INSTRUCTIONS TO FOLLOW
In the records below, find the lines that include the string "necessary" and report how many there are, nothing else.

[Extracted records]
•••

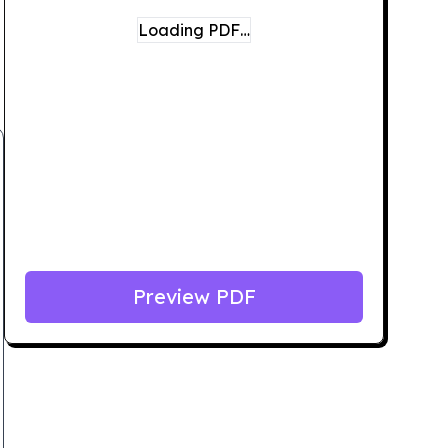
Loading PDF…
Preview PDF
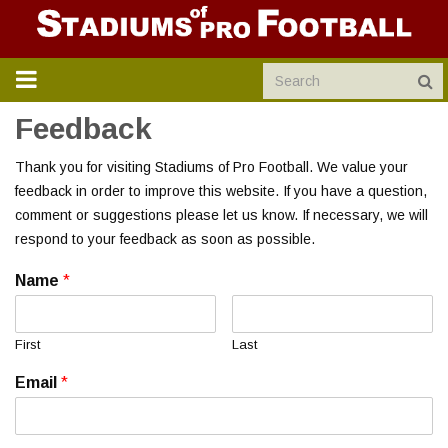
TOGGLE
NAVIGATION
Feedback
Thank you for visiting Stadiums of Pro Football. We value your
feedback in order to improve this website. If you have a question,
comment or suggestions please let us know. If necessary, we will
respond to your feedback as soon as possible.
Name
*
First
Last
Email
*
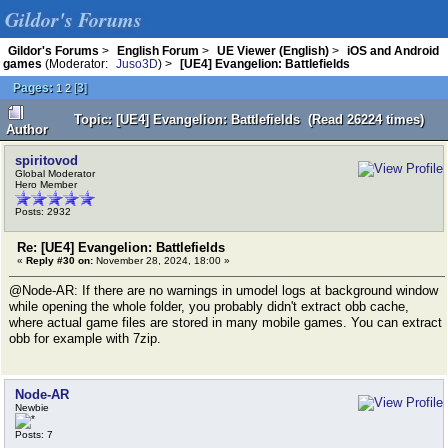
Gildor's Forums
Gildor's Forums
>
English Forum
>
UE Viewer (English)
>
iOS and Android
games
(Moderator:
Juso3D
) >
[UE4] Evangelion: Battlefields
Pages:
[
3
]
1
2
Topic: [UE4] Evangelion: Battlefields (Read 26224 times)
Author
spiritovod
Global Moderator
Hero Member
Posts: 2932
Re: [UE4] Evangelion: Battlefields
«
Reply #30 on:
November 28, 2024, 18:00 »
@Node-AR: If there are no warnings in umodel logs at background window
while opening the whole folder, you probably didn't extract obb cache,
where actual game files are stored in many mobile games. You can extract
obb for example with 7zip.
Node-AR
Newbie
Posts: 7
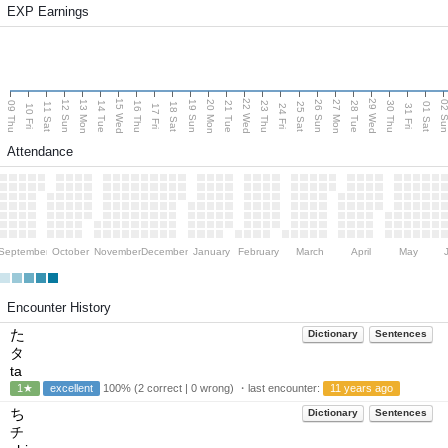
EXP Earnings
15 Wed
22 Wed
29 Wed
13 Mon
20 Mon
27 Mon
12 Sun
19 Sun
26 Sun
02 S
09 Thu
14 Tue
16 Thu
21 Tue
23 Thu
28 Tue
30 Thu
11 Sat
18 Sat
25 Sat
01 Sat
10 Fri
17 Fri
24 Fri
31 Fri
Attendance
September
October
November
December
January
February
March
April
May
Encounter History
た
Dictionary
Sentences
タ
ta
1★
excellent
100% (2 correct | 0 wrong) ・last encounter:
11 years ago
ち
Dictionary
Sentences
チ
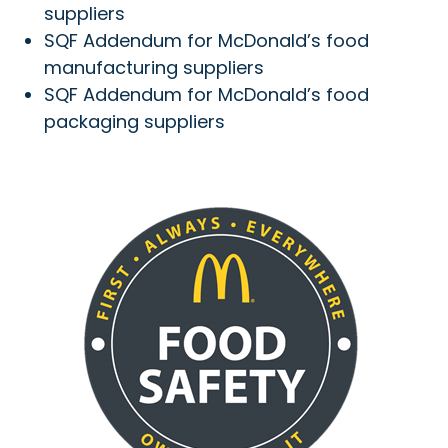
suppliers
SQF Addendum for McDonald’s food
manufacturing suppliers
SQF Addendum for McDonald’s food
packaging suppliers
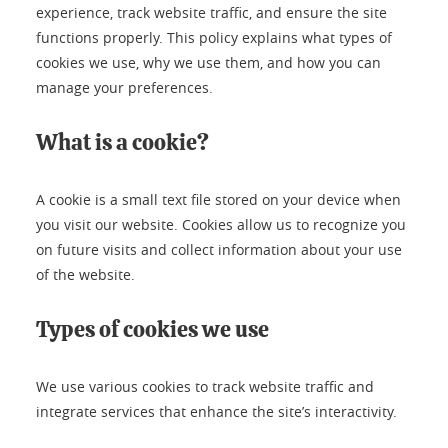
experience, track website traffic, and ensure the site
functions properly. This policy explains what types of
cookies we use, why we use them, and how you can
manage your preferences.
What is a cookie?
A cookie is a small text file stored on your device when
you visit our website. Cookies allow us to recognize you
on future visits and collect information about your use
of the website.
Types of cookies we use
We use various cookies to track website traffic and
integrate services that enhance the site’s interactivity.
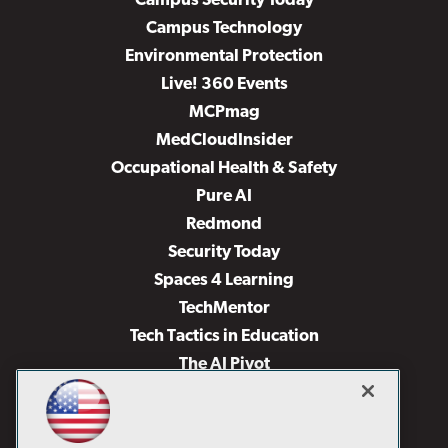
Campus Security Today
Campus Technology
Environmental Protection
Live! 360 Events
MCPmag
MedCloudInsider
Occupational Health & Safety
Pure AI
Redmond
Security Today
Spaces 4 Learning
TechMentor
Tech Tactics in Education
The AI Pivot
THE Journal
Virtualization & Cloud Review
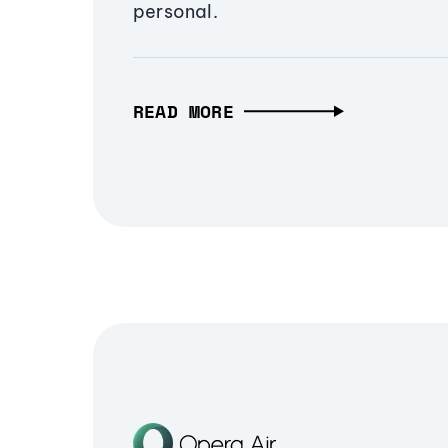
personal.
READ MORE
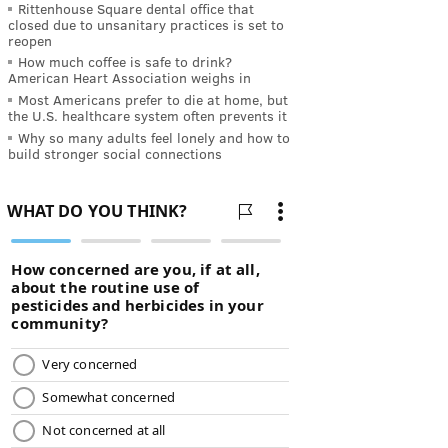
Rittenhouse Square dental office that
closed due to unsanitary practices is set to
reopen
How much coffee is safe to drink?
American Heart Association weighs in
Most Americans prefer to die at home, but
the U.S. healthcare system often prevents it
Why so many adults feel lonely and how to
build stronger social connections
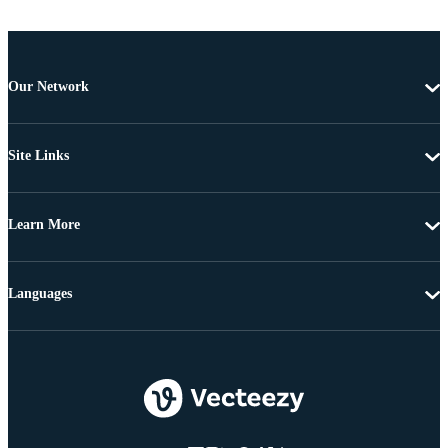
Our Network
Site Links
Learn More
Languages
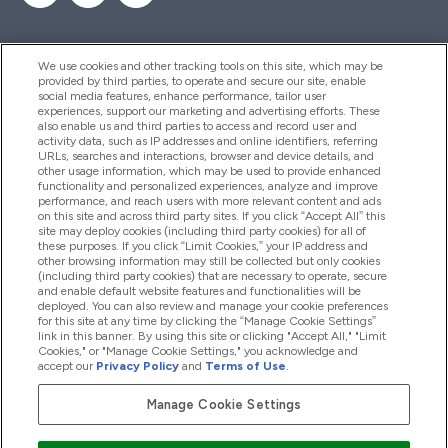
We use cookies and other tracking tools on this site, which may be
provided by third parties, to operate and secure our site, enable
Help And Information
social media features, enhance performance, tailor user
experiences, support our marketing and advertising efforts. These
also enable us and third parties to access and record user and
activity data, such as IP addresses and online identifiers, referring
Products
URLs, searches and interactions, browser and device details, and
other usage information, which may be used to provide enhanced
functionality and personalized experiences, analyze and improve
performance, and reach users with more relevant content and ads
on this site and across third party sites. If you click “Accept All” this
Company Information
site may deploy cookies (including third party cookies) for all of
these purposes. If you click “Limit Cookies,” your IP address and
other browsing information may still be collected but only cookies
(including third party cookies) that are necessary to operate, secure
Loyalty & Rewards
and enable default website features and functionalities will be
deployed. You can also review and manage your cookie preferences
for this site at any time by clicking the “Manage Cookie Settings”
link in this banner. By using this site or clicking "Accept All," "Limit
Cookies," or "Manage Cookie Settings," you acknowledge and
2026 The Hut.com Ltd
accept our
Privacy Policy
and
Terms of Use
.
Manage Cookie Settings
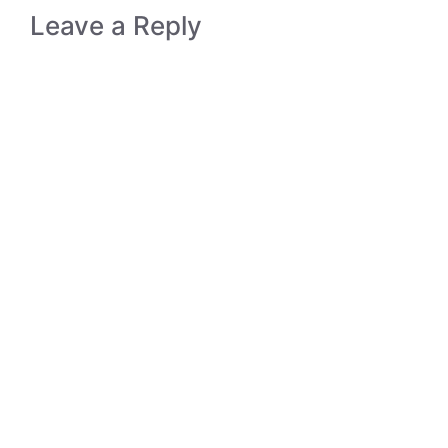
Leave a Reply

•••

REPLY TO THE TASK
2